Изменить размер шрифта - +
 — А хочешь, я этим мундштуком спичечную коробку пополам разрежу, а?

— Не разрежешь, — усомнилась Любка, — он же из ваты.

— Спорим?

— На что?

— Ни на что. На что спорят только… Ну, эти самые… — Генка хотел было выругаться, но споткнулся. — Мягко говоря, нехорошие люди, ясно? — проговорил он. — Мы с тобой — из другой категории. Смотри! — Генка чиркнул спичкой, запалил ее, подставил под мундштук. Торец сигареты зашипел сыро и громко, будто ветка, принесенная с мороза и неотогретой засунутая в печку, начал ежиться, из него закапала какая-то жижка. Генка дунул на спичку, послюнявил пальцы и с силой сжал конец мундштука. Тот сплющился и тут же застыл — оказывается, пористое волокно было химическим, с пластмассовой нитью. — Видишь, — сказал Генка, — как нож острый получилась грань-то. — Провел пальцем по сплющенному концу, по ребру мундштука, пробуя. — Я им не только спичечную коробку, а и буханку хлеба разрежу.

Поскреб коробку со всех сторон, и та развалилась на две части.

— Как же вы такую гадость курите?

— Не знаю. Все курят, и я курю. Но надо призадуматься. Говорят, на сигаретах Знак качества перестали печатать. И надпись сделали насчет того, что два грамма никотина лошадь убивают. Или что-то в этом духе. Я пока не видел. Какой еще тебе фокус показать?

— Какой хочешь.

— Знаешь, у меня немного нос отойдет, чтоб на мороз можно было высовываться, я тебе куропаток наловлю. Хочешь?

— Конечно. А как?

— Чик-чик-чик-чик, это диковинный способ. Никто в этих краях такого не знает. Я его с Дальнего Востока привез.

— Что же это за способ?

— Увидишь.

Любка Витюкова подумала вдруг, что сделает этот человек свое дело, уедет назад, и без него наверняка будет пусто, без этого доброго, потешного морячка, без Чик-чика — будет скучать, наверное, весь их отряд. Такие люди, как Генка, нужны позарез, особо в тайге, там, где тяжело, они поднимают людям настроение, помогают выстоять. И это очень важно. Задумчивая улыбка возникла у нее на губах, и показалось Генке, что она предназначена лишь для него одного, и трогательна она, как редкий цветок. Хорошо стало Генке. И не существовало мороза за стеклами «диогеновой бочки», всего трудного и недоброго, что было вчера и, вполне возможно, повторится завтра и послезавтра, не существовало бездомного прошлого, а было будущее, и манило оно Генку, и сухо становилось от этого во рту.

 

Мороз не отпустил и на следующий день, и на третий трескотун снова вызвездился такой знатный, что просто спасу от него не было. И туман стоял такой густой, что солнца не видно — та-ак, висела какая-то не мытая побрякушка в небе, мутное зерёнышко, пятак заржавленный, а не светило. Машины ходили по зимнику на ощупь, ползали едва-едва, чихая и задыхаясь от спертого дыхания, мяли колесами твердый, словно стекло, снег — человек обгоняет в такой мороз машину запросто. День снова был актированным.

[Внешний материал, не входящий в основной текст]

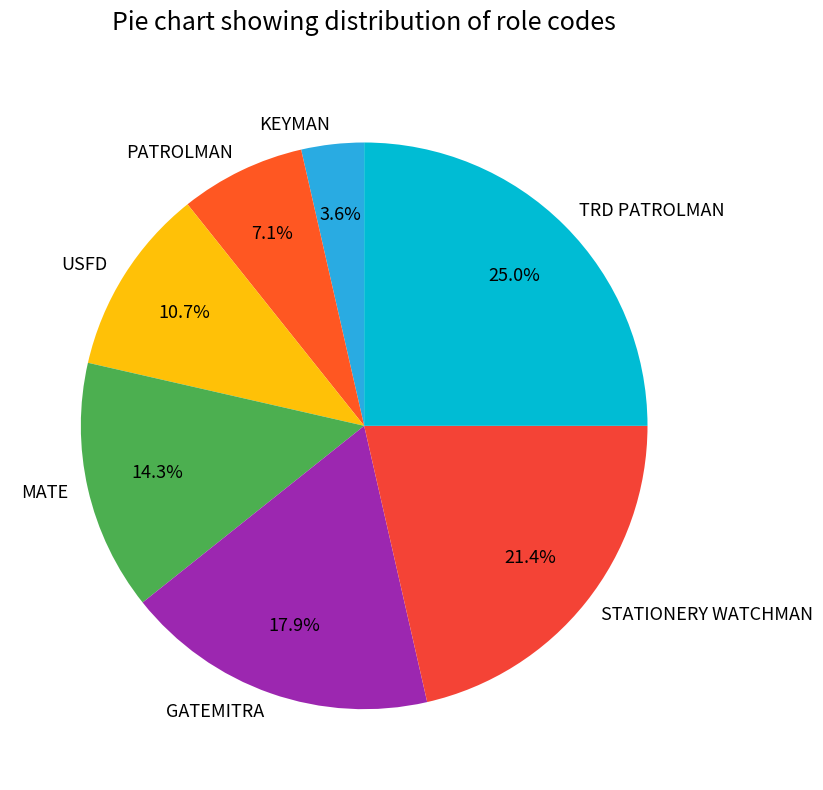

True or false: PATROLMAN accounts for 7% of the total.

True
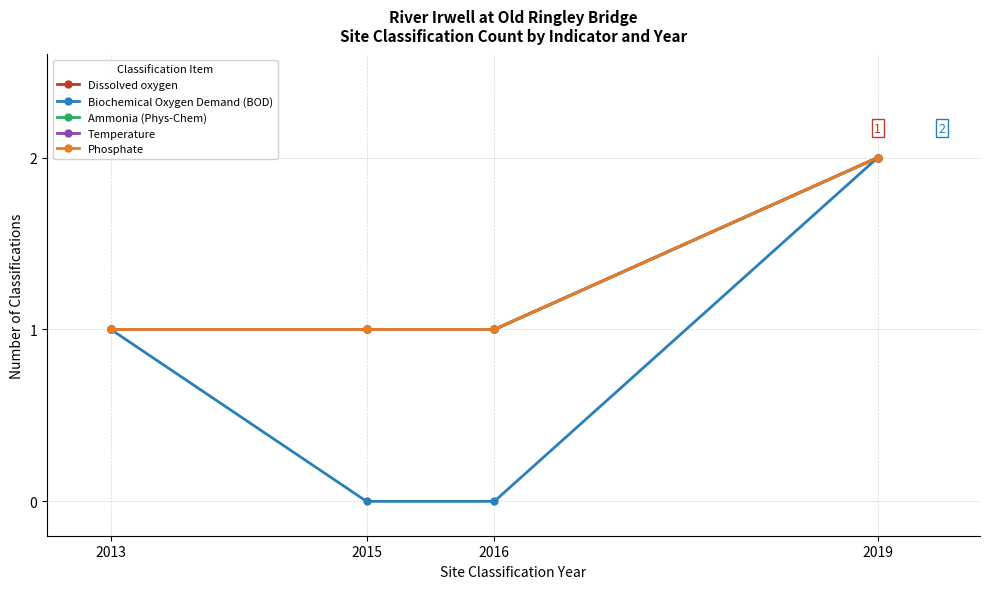

Rank the categories by Ammonia (Phys-Chem) value from lowest to highest.

2013, 2015, 2016, 2019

И вообще на эту пору приходится самый пик морозов, холод припекает так сильно, что даже воздух стеклянным становится.

В такое время ничего нет утомительнее безделья. Вот Генка-моряк и вспомнил о куропатках и диковинном способе, об обещании своем. Предложил Любке:

— Ну так что, ловить мне для артели здешнюю вкуснятину, а? Или нет?

— Какую такую здешнюю вкуснятину? — не поняла Любка. Видно, забыла о разговоре. — Что за зверь?

— Зверь этот, чик-чик-чик-чик, таежный. Куропаткой называется. — Генка-моряк повертел в воздухе ладонью.